Exercise:
Pictures stay out; everything else in the records below is to be repeated exactly.

____________

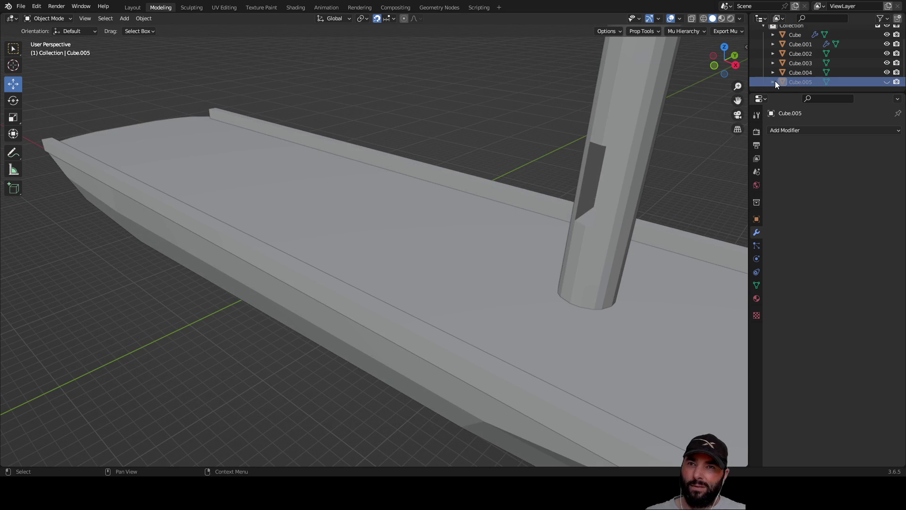
pyautogui.click(887, 83)
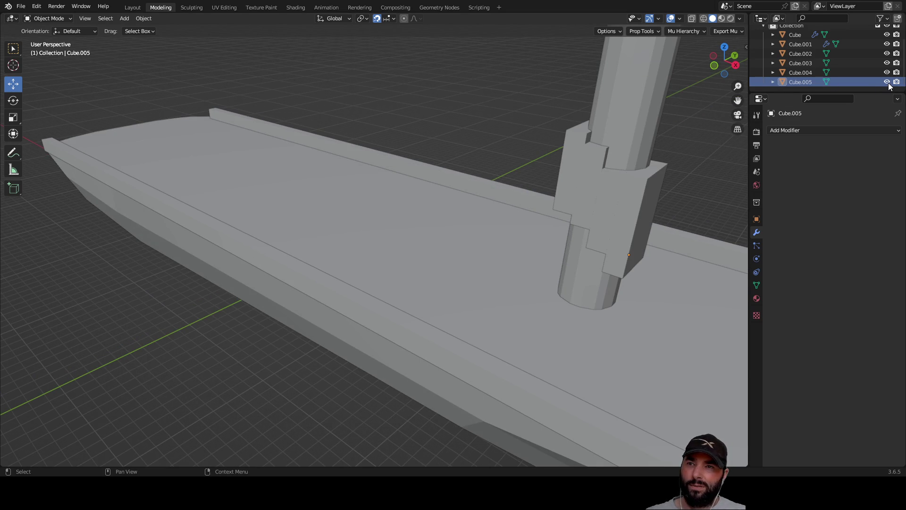
pyautogui.click(887, 82)
pyautogui.click(887, 83)
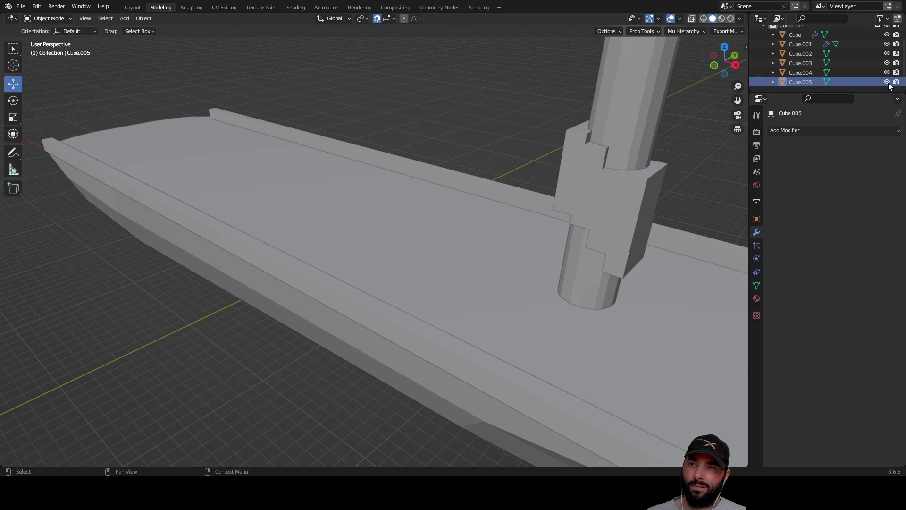
pyautogui.click(887, 73)
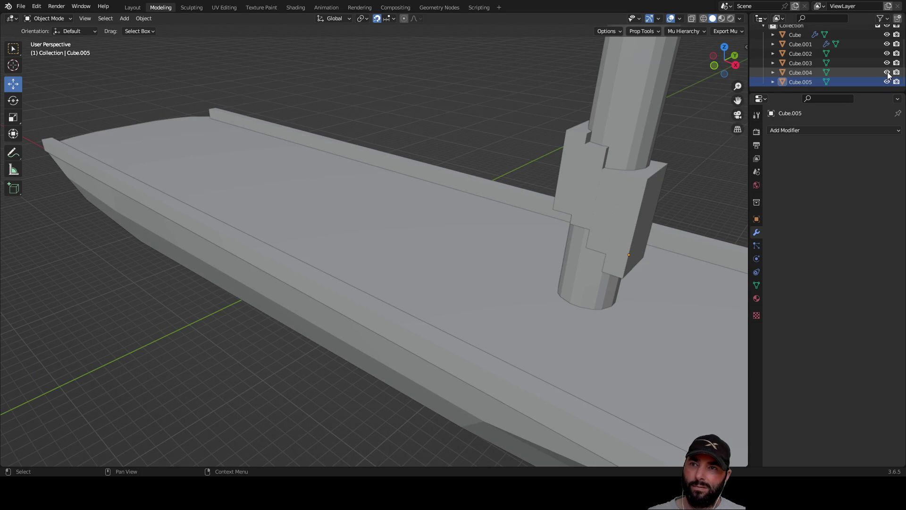
pyautogui.click(888, 73)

____________

Problem solution:
pyautogui.click(887, 83)
pyautogui.click(887, 82)
pyautogui.click(887, 83)
pyautogui.click(887, 73)
pyautogui.click(888, 73)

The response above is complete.